A young man slips into a crowded room. He stations himself at the far end of the bar, surveying a scene brimming with laughter and optimism—but he doesn’t feel it. His chest tightens. Each laugh that isn’t his own only makes him smaller. He doesn’t belong here. He knows it.
I know this young man well—because he’s me.
Moments later, someone calls from behind: “There you are. We need your expert opinion.”
I inhale deeply, fix a smile to my face, and walk back inside with a mask of confidence. That mask has carried me through countless rooms. And behind it, always, is the same shadow: the imposter.
Imposter syndrome doesn’t vanish when you achieve more. If anything, it follows closer. It feeds on the scraps of your past: the failures, the doubts, the conditioning that once told you you weren’t smart enough, hard-working enough, or creative enough.

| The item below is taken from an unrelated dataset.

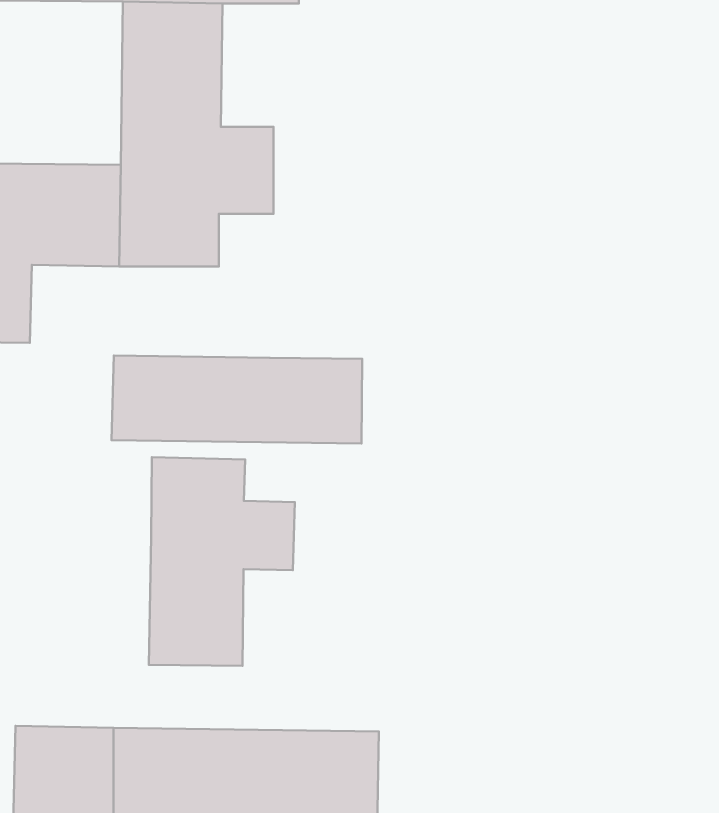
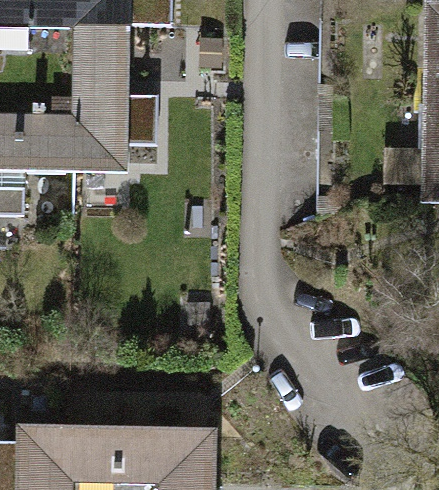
building: [111,355,362,443] -> none
building: [149,457,295,666] -> none

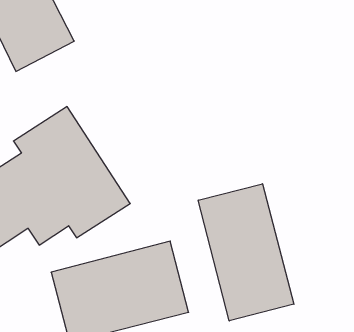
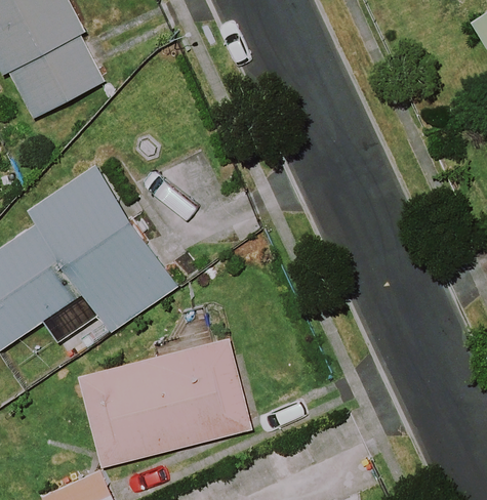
building: [198,184,294,321] -> none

I’ve felt its claws when designing without a design degree. When calling myself an entrepreneur with shuttered businesses in my rearview mirror. When uploading YouTube videos that never looked polished enough.
The imposter told me I was a fraud. Yet strangely, others often saw brilliance where I only saw flaws. That mismatch—that dissonance—can be paralyzing.

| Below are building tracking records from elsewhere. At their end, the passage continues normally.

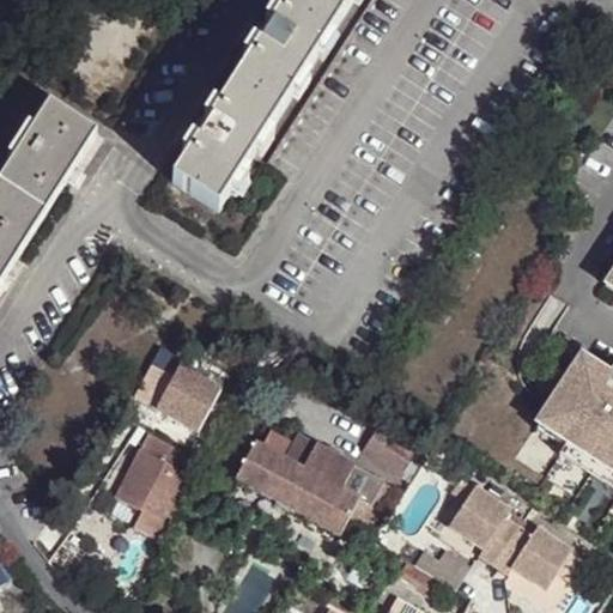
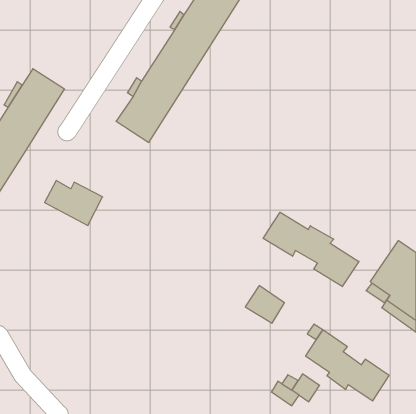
building: none -> [263,212,359,287]
building: [133,363,218,429] -> [45,181,103,226]
building: [233,426,395,533] -> none
building: [113,429,190,538] -> none

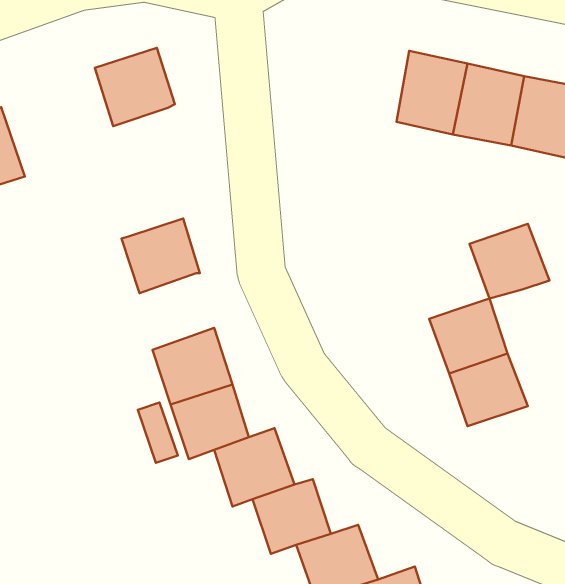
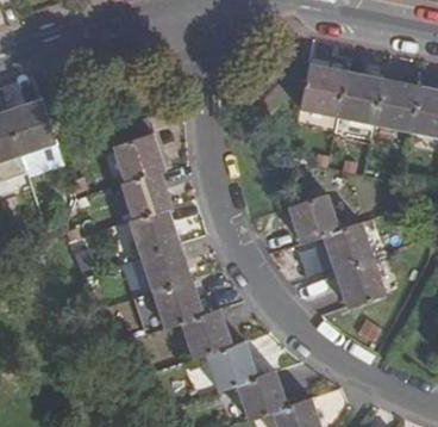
building: [95,48,175,126] -> [113,132,165,184]
building: [469,224,550,299] -> [287,194,339,243]
building: none -> [129,208,181,258]

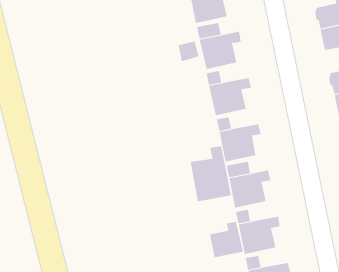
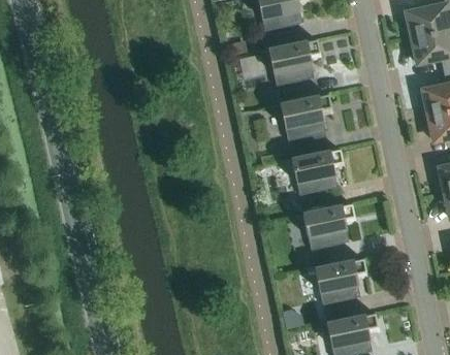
building: [190,145,231,202] -> none
building: [209,221,244,258] -> none

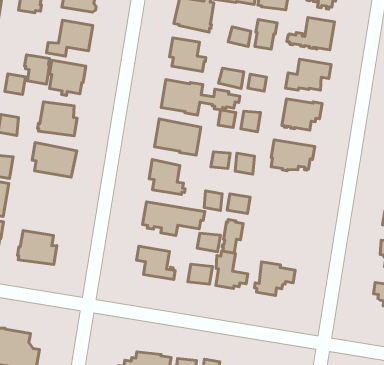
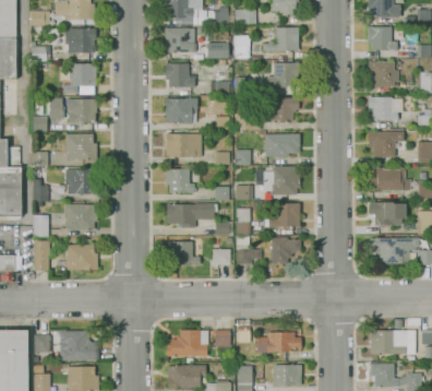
building: none -> [255,166,301,194]
building: none -> [67,204,98,229]
building: none -> [265,202,301,227]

But if you’ve felt this way, you’re not alone. And I’ve found a few ways to live with the imposter without letting it rule me.
If you’ve never felt imposter syndrome, chances are you’re not stretching far enough. Every creator and every risk-taker feels it. It isn’t an illness to be cured, but a growth signal to be recognized.
When you feel like you don’t belong in the room, remember: the very act of being in that room means you dared. The discomfort is evidence that you are growing.
The imposter thrives in the shadows. Drag it into the light.
Write down the beliefs that whisper through your head. “I don’t belong here because I didn’t go to school for this.” “I only got lucky.” Naming them doesn’t eliminate them, but it does strip them of power.
Once you recognize the lies, you can see the patterns. You can notice the triggers. And you can begin to answer back.
For years, I told myself I had failed because I shut down six businesses. Today, I tell it differently.
Those businesses weren’t failures; they were data points. I was an inventor experimenting with what works—and part of that process is learning what doesn’t. A negative data point is as valuable as a positive one.
Reframing is more than semantics. It transforms shame into progress, and paralysis into momentum.
The people around you matter. Surround yourself with peers who will speak truth into your identity, not fear.
Because when you’re in the thick of imposter syndrome, it’s hard to catch your own distortions. A trusted friend can remind you of reality. And you can be that voice for others, too.
Vulnerability creates camaraderie. And camaraderie breeds courage.
The truest mark of growth isn’t the absence of fear. It’s action in spite of fear.
The rooms where I once felt the most like an imposter are now the rooms I walk into with ease—not because I silenced the fear, but because I moved forward anyway. And then came bigger rooms. Bigger fears. New imposters.
The old ones dissolve, replaced by new challenges. That’s how growth works.
When I was first leading brand strategy sessions, I expected someone to leap up mid-meeting and sneer: “Do you even have a degree?”
That moment never came.
Instead, clients often said: “Wow, I never would have thought of that.”
It turns out, no one else was keeping score of my insecurities. They were too busy wrestling with their own.
I used to think my goal was to slay the imposter once and for all. Now I see the truth: the imposter walks with me. It appears whenever I push into uncharted territory, whenever I dare something new.
That shadow reminds me that I’m growing. That I’m attempting something that matters.
So I’ve started creating again. I’m back on YouTube. I’m writing. I’m building. And yes—the imposter is still here, whispering from the corner.
But I’ve learned to move forward anyway. Not in the absence of fear, but with fear as my companion.
Because every time we choose to create despite the shadow, we claim another step forward in becoming who we’re meant to be.